Exavir Therapeutics, a biotechnology company dedicated to eliminating HIV and other viral infections, recently released the results of a groundbreaking and promising preclinical study that highlights what may be the next step to curing HIV: literally cutting the virus from an individual’s DNA where it has incorporated itself into the genome. This “excision” is accomplished through the use of lipid nanoparticle-delivered CRISPR-Cas9. For those unfamiliar with this technology, CRISPR-Cas9 is effectively a biological “machine” that allows for the cutting and removal of specific sections of DNA. The lipid nanoparticle (or LNP) serves as a means of delivering CRISPR-Cas9 to the DNA so it can enter and begin cutting away the virus.
In simpler terms, think of the CRISPR-Cas9 as a pair of scissors. While they’re very good at cutting, they still need a hand to guide them. In this metaphor, RNA is the hand that shows the CRISPR-Cas9 scissors where to go and where to cut. Both of them are housed inside the LNP, which is essentially a small ball of fat that acts like a box built to hold the scissors and their instructions. It’s also what allows CRISPR-Cas9 to enter the DNA where it can take over, target the virus, and start cutting.
Once CRISPR-Cas9 has completed its task, researchers look at the DNA to see how much HIV remains — and the current results are very encouraging, to say the least. “Our system is demonstrating near complete HIV elimination in vitro across several assays, with no detectable o -target edits,” Howard Gendelman, scientific cofounder of Exavir Therapeutics and professor in the Department of Pharmacology at the University of Nebraska Medical Center, said in a press release.

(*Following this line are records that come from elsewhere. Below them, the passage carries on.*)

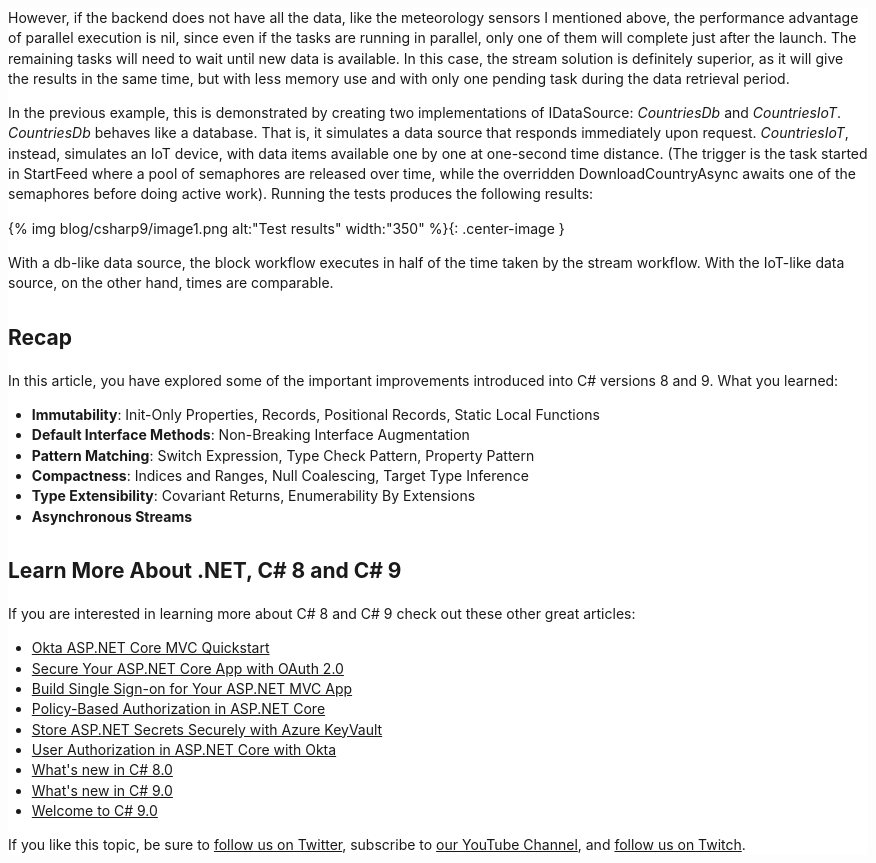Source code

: However, if the backend does not have all the data, like the meteorology sensors I mentioned above, the performance advantage of parallel execution is nil, since even if the tasks are running in parallel, only one of them will complete just after the launch.  The remaining tasks will need to wait until new data is available. In this case, the stream solution is definitely superior, as it will give the results in the same time, but with less memory use and with only one pending task during the data retrieval period.

In the previous example, this is demonstrated by creating two implementations of IDataSource: *CountriesDb* and *CountriesIoT*. *CountriesDb* behaves like a database. That is, it simulates a data source that responds immediately upon request. *CountriesIoT*, instead, simulates an IoT device, with data items available one by one at one-second time distance. (The trigger is the task started in StartFeed where a pool of semaphores are released over time, while the overridden DownloadCountryAsync awaits one of the semaphores before doing active work). Running the tests produces the following results:

{% img blog/csharp9/image1.png alt:"Test results" width:"350" %}{: .center-image }

With a db-like data source, the block workflow executes in half of the time taken by the stream workflow. With the IoT-like data source, on the other hand, times are comparable.

## Recap

In this article, you have explored some of the important improvements introduced into C# versions 8 and 9. What you learned:

- **Immutability**: Init-Only Properties, Records, Positional Records, Static Local Functions
- **Default Interface Methods**: Non-Breaking Interface Augmentation
- **Pattern Matching**: Switch Expression, Type Check Pattern, Property Pattern
- **Compactness**: Indices and Ranges, Null Coalescing, Target Type Inference
- **Type Extensibility**: Covariant Returns, Enumerability By Extensions
- **Asynchronous Streams**

## Learn More About .NET, C# 8 and C# 9

If you are interested in learning more about C# 8 and C# 9 check out these other great articles:

- [Okta ASP.NET Core MVC Quickstart](https://developer.okta.com/quickstart-fragments/dotnet/aspnetcore-auth-code/)
- [Secure Your ASP.NET Core App with OAuth 2.0](https://developer.okta.com/blog/2019/07/12/secure-your-aspnet-core-app-with-oauth)
- [Build Single Sign-on for Your ASP.NET MVC App](https://developer.okta.com/blog/2019/07/16/build-single-sign-on-sso-for-your-aspnet-mvc-apps)
- [Policy-Based Authorization in ASP.NET Core](https://developer.okta.com/blog/2018/05/11/policy-based-authorization-in-aspnet-core)
- [Store ASP.NET Secrets Securely with Azure KeyVault](https://developer.okta.com/blog/2019/06/04/store-secrets-securely-int-dotnet-with-azure-keyvault)
- [User Authorization in ASP.NET Core with Okta](https://developer.okta.com/blog/2017/10/04/aspnet-authorization)
- [What's new in C# 8.0](https://docs.microsoft.com/en-us/dotnet/csharp/whats-new/csharp-8#indices-and-ranges)
- [What's new in C# 9.0](https://docs.microsoft.com/en-us/dotnet/csharp/whats-new/csharp-9)
- [Welcome to C# 9.0](https://devblogs.microsoft.com/dotnet/welcome-to-c-9-0/)

If you like this topic, be sure to [follow us on Twitter](https://twitter.com/oktadev), subscribe to [our YouTube Channel](https://youtube.com/c/oktadev), and [follow us on Twitch](https://www.twitch.tv/oktadev).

What this means is that, in a series of tests, the virus was reliably and effectively removed from the DNA because CRISPR-Cas9 and RNA were able to accurately target the virus.
According to Exavir, this technology resulted in “up to 100 percent suppression of [the] virus,” adding that its findings support that this treatment, used as antiretroviral therapy, has the potential to completely eradicate HIV.
Without question, this data marks an incredible advancement in the fight against HIV. That said, it’s still many years away from being approved by the Food and Drug Administration for use, as it’s still very early in the research and development process. The data comes from research conducted using cell lines that, while derived from humans, aren’t exactly representative of people. In other words, the process still needs a great deal of further study. Ultimately, these results serve as a very encouraging proof of concept — and one we will have to follow closely to see how it develops in the coming years.